Like the previous entry (Homicide), this movie can be categorized as a neo-noir, delving into the darkness of American life. This minute character study exemplifies supreme artistry in both screenwriting and directing skills: it is a masterpiece.
7. King of the Hill (1993)
Steven Soderbergh is one of the best contemporary directors. He made big-budget Hollywood features such as Ocean’s Eleven (2001), and independent films such as Kafka (1991). King of the Hill is one of his more neglected films.

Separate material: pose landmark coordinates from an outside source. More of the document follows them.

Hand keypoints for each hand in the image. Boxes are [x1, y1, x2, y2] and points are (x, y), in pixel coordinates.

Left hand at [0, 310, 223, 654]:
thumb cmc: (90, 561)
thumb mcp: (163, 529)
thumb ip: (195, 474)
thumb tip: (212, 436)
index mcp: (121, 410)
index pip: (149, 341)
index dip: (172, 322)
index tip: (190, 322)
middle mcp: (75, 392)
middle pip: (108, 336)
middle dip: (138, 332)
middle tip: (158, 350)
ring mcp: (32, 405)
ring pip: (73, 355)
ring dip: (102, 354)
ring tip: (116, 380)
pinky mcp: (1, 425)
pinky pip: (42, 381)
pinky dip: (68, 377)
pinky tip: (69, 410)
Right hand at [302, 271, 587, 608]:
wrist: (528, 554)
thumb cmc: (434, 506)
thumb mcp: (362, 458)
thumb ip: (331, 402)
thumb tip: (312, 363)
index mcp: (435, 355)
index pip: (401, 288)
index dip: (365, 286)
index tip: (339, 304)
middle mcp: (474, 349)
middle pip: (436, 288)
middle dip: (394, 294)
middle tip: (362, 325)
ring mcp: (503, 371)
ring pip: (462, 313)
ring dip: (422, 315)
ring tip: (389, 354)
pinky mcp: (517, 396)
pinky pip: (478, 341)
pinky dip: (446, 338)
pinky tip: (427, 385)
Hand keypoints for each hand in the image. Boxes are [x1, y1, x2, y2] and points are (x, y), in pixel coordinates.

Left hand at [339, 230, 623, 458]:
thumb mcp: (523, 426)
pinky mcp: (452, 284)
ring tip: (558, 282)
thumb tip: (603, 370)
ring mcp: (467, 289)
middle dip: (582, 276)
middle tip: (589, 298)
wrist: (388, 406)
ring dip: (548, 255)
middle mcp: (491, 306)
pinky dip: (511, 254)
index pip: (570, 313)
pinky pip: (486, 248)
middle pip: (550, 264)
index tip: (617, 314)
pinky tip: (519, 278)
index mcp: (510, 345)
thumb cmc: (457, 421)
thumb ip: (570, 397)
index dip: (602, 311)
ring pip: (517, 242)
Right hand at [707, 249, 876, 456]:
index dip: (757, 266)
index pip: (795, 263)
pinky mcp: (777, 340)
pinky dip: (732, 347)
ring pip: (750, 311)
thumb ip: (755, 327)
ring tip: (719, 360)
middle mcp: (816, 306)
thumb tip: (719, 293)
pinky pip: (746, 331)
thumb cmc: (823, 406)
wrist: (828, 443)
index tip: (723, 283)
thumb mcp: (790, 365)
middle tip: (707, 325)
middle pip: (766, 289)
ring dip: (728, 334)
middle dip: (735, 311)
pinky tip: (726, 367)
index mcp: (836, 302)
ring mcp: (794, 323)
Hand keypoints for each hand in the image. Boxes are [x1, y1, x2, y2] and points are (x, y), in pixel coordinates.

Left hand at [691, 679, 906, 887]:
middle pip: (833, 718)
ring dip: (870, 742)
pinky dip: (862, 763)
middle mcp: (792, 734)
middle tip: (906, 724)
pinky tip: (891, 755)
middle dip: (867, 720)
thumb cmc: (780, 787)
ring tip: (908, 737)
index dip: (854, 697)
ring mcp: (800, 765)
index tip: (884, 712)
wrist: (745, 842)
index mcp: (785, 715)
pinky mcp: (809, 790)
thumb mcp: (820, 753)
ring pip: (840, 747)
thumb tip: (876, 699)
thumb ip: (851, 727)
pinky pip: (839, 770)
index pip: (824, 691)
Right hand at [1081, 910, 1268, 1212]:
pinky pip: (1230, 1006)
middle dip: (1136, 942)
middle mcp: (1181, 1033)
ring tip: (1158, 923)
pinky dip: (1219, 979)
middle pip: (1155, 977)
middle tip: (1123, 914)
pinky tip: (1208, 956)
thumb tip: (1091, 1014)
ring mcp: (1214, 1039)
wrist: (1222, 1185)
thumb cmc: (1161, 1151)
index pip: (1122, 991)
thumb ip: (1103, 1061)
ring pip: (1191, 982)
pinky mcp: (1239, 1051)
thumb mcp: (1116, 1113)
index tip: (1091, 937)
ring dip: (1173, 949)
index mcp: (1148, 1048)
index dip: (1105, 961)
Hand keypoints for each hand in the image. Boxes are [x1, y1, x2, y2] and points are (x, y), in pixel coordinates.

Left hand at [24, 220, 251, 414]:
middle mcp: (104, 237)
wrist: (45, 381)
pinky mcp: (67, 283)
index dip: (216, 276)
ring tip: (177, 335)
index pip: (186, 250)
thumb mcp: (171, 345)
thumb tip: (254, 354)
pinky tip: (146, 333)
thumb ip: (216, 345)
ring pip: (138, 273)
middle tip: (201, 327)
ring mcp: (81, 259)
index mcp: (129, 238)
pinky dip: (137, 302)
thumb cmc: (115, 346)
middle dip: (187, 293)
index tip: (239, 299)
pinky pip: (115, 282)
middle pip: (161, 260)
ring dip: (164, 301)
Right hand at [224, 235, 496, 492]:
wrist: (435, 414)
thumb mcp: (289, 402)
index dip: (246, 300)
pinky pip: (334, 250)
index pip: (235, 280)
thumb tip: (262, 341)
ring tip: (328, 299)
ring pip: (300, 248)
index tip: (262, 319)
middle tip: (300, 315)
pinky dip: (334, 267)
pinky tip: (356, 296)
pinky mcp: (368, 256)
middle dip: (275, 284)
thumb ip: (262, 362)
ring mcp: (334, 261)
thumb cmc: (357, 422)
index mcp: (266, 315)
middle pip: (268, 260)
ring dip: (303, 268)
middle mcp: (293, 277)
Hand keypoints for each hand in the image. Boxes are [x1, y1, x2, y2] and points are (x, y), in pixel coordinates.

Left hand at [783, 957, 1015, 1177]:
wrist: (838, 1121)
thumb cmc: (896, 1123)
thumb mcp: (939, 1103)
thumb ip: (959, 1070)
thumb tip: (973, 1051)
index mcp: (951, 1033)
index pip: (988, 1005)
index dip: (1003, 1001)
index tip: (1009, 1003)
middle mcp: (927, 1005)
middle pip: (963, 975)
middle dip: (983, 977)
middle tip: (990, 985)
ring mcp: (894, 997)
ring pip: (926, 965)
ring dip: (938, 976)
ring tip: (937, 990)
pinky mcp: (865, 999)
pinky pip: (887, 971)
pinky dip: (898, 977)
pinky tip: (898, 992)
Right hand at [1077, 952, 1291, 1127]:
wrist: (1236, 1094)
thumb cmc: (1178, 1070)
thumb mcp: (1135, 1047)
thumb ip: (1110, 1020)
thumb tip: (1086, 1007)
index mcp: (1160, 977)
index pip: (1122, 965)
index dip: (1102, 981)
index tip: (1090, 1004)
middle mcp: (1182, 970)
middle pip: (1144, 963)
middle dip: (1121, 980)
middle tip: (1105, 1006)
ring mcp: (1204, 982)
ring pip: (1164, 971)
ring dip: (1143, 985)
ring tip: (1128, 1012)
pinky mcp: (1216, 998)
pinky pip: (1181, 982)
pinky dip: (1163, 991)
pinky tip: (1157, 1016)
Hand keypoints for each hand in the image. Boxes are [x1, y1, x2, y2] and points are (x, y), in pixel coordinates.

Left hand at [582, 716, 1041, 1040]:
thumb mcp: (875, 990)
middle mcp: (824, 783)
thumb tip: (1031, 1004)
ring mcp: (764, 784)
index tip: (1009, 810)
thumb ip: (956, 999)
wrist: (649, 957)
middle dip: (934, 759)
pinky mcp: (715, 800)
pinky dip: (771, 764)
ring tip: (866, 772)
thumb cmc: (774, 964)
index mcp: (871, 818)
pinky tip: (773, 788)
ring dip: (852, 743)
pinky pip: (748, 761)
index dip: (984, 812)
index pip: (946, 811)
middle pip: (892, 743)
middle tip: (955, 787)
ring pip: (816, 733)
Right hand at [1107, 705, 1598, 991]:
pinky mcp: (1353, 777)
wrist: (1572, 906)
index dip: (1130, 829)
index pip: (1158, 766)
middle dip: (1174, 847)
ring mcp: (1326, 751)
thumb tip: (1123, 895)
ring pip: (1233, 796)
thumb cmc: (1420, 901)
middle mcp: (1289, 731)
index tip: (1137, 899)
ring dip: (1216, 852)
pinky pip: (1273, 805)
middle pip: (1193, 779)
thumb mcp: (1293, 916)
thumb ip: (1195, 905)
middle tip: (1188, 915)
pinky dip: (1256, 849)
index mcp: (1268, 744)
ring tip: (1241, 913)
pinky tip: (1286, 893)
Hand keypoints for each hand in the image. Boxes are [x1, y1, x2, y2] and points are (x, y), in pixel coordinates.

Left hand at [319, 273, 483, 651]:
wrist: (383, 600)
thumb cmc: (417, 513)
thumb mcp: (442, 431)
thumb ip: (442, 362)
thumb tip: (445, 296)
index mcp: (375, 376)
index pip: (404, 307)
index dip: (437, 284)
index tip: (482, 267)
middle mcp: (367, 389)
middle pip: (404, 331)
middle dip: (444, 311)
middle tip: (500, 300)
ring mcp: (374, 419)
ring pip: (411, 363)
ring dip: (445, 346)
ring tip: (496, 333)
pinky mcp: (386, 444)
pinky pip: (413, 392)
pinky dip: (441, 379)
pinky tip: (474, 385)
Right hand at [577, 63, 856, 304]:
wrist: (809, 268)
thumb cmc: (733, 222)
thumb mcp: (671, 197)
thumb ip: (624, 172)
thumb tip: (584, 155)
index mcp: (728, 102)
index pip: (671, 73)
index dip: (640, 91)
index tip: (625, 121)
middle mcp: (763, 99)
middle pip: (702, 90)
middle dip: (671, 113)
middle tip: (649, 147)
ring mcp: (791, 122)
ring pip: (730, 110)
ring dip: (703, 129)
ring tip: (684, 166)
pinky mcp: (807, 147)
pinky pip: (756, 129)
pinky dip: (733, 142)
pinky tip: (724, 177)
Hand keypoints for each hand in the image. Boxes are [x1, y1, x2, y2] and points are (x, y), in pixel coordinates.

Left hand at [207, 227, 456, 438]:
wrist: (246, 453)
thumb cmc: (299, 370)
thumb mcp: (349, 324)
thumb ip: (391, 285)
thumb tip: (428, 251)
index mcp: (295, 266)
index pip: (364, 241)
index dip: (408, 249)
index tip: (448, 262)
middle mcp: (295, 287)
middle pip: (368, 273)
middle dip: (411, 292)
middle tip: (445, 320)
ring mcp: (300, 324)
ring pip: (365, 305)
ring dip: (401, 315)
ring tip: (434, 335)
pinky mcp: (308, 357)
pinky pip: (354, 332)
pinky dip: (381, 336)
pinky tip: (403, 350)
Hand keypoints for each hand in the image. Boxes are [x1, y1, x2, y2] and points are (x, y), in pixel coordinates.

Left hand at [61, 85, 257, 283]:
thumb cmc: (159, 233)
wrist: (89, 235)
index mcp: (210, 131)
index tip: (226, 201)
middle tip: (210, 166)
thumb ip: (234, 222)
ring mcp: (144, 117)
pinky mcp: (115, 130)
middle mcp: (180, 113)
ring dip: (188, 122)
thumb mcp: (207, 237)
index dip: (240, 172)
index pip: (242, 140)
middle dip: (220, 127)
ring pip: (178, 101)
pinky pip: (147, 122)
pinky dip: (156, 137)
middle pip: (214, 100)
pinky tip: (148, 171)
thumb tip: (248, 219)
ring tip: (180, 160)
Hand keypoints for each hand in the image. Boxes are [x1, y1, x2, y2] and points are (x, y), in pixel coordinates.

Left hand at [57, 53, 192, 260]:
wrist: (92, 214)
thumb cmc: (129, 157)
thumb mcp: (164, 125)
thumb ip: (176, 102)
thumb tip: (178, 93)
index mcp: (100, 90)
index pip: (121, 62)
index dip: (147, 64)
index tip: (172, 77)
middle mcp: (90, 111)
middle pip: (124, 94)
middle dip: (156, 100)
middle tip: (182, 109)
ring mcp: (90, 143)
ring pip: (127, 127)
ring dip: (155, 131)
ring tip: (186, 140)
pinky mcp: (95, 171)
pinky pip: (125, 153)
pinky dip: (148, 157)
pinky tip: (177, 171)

Dealing with Depression-Era American Midwest, the film is a journey through sadness and joy. In a scene, the young protagonist (Jesse Bradford) cuts a page of newspaper with the image of a steak on it, with a knife, to combat against hunger. Moments such as these are sad, yet humanly comic.
The colorful landscape of St. Louis Missouri is captured with a touch of yearning. The mood of the film feels both distant and intimate at the same time: distant in time period but close in its theme of struggle with poverty.
Do not confuse the movie with the King of the Hill TV show. Soderbergh’s film is a deeply felt portrait of time passed. Without the director’s usual technical showmanship (such as in Out of Sight (1998)), this motion picture goes straight through to the audience’s emotions.
6. Le Cri du Coeur (1994)
This coming-of-age drama is very little known. As of the time of writing, there are only 49 votes for the film on IMDb. It follows a boy’s (Saïd Diarra) struggle to fit into Parisian life, while longing for his childhood in Mali, Africa.
The title can be translated as The Heart’s Cry, showing the emotionally sensitive nature of the movie. Racism and the ideas of inclusion and exclusion are the central themes. At times, this work recalls classic coming-of-age stories such as Herman Hesse’s Demian and Thomas Mann’s Tonio Kröger.
Nominated for the Golden Lion at the Venice Film Festival, now the film seems all but forgotten. Under its straightforward plot, Le Cri du Coeur is truly about universal human experience—the confrontation of strangeness, the anxiety of being in a foreign place, the fear when entering a new phase in one’s life.
The viewing experience is almost transcendent because the audience can easily relate to those early sorrows and sweet yearnings to belong, eloquently expressed in this great movie.